EAST ST. LOUIS, Ill. (AP) _ A man who was awarded City Hall as compensation for a multimillion-dollar court judgment needs the money, not the building, his brother said.

''We're not interested in actually owning part of East St. Louis,'' said Richard DeBow, 59, of Bargaintown, N.J. DeBow's brother, Walter, was awarded the building and 220 acres of city-owned property Thursday by a circuit court judge in nearby Belleville.

''If the city paid us $1,025,000 tomorrow, we would probably give it back, but at this point we're looking for a for-sale sign,'' said the family's attorney, Clyde Kuehn.

Stunned city officials said they would appeal.

Walter DeBow, 55, suffered permanent brain damage after being beaten into a coma by a fellow prisoner at the city jail more than six years ago. He has no short-term memory and is being cared for at a head-injury rehabilitation center in New Jersey.

DeBow, who was in court Thursday, was in jail for a traffic charge of illegal transportation of alcohol at the time of the beating.

He won a $3.4 million judgment in 1985. With interest it has risen to $4 million. Financially strapped East St. Louis still owes at least $1 million, Kuehn said.

Judge Roger Scrivner's property award was the only way to guarantee DeBow would get his money, said Kuehn.

''I think this decision is just a major miscarriage of justice and demonstrates bias against the city of East St.
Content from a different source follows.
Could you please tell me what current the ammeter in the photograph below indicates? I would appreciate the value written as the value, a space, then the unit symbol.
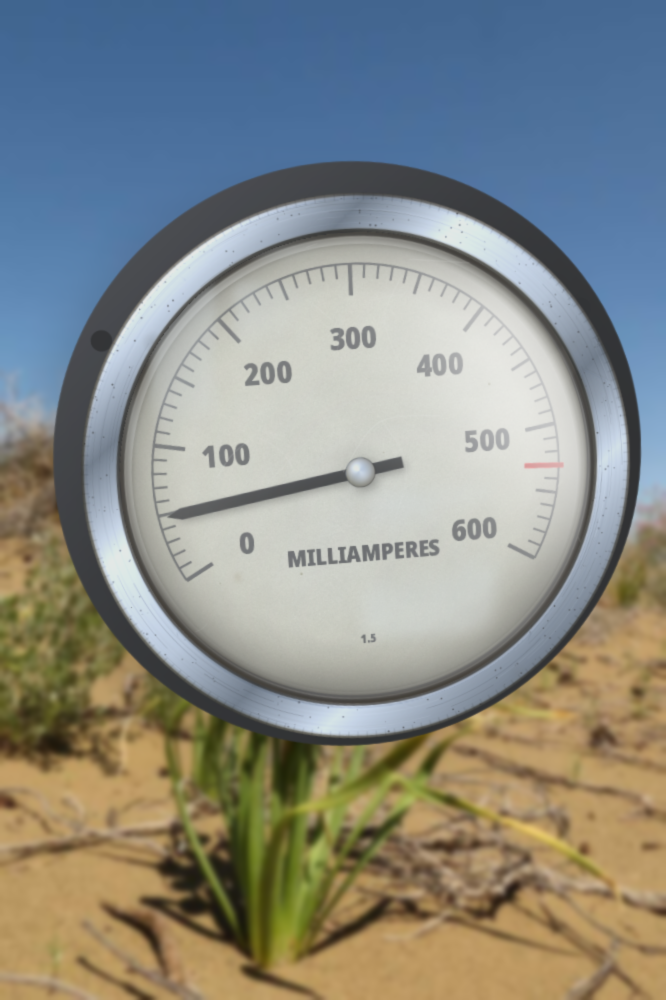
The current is 50 mA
Louis,'' said City Attorney Eric Vickers.

The 4-year-old City Hall is worth $10 million, Vickers said, and city officials had been negotiating with a company to sell the other property for $5 million to a company that wants to build a trash recycling plant.

In the meantime, the city has tried to pay off DeBow's award by selling $5.2 million in bonds, but Kuehn said they are only worth $2.8 million.

DeBow will continue to hold the bonds, however, and collect payments on them, his lawyer said.

East St. Louis is saddled with debts estimated at $47 million, and Gov. James R. Thompson signed a $34 million bailout bill Aug. 30. The money is to come from state bond issues.

The population of the city, which has one of the highest homicide rates in the country, fell from 55,000 in 1980 to 40,000 this year, according to Census Bureau estimates.

''With all the financial problems we've had, this is just icing on the cake,'' said City Clerk Alzada Christian Carr.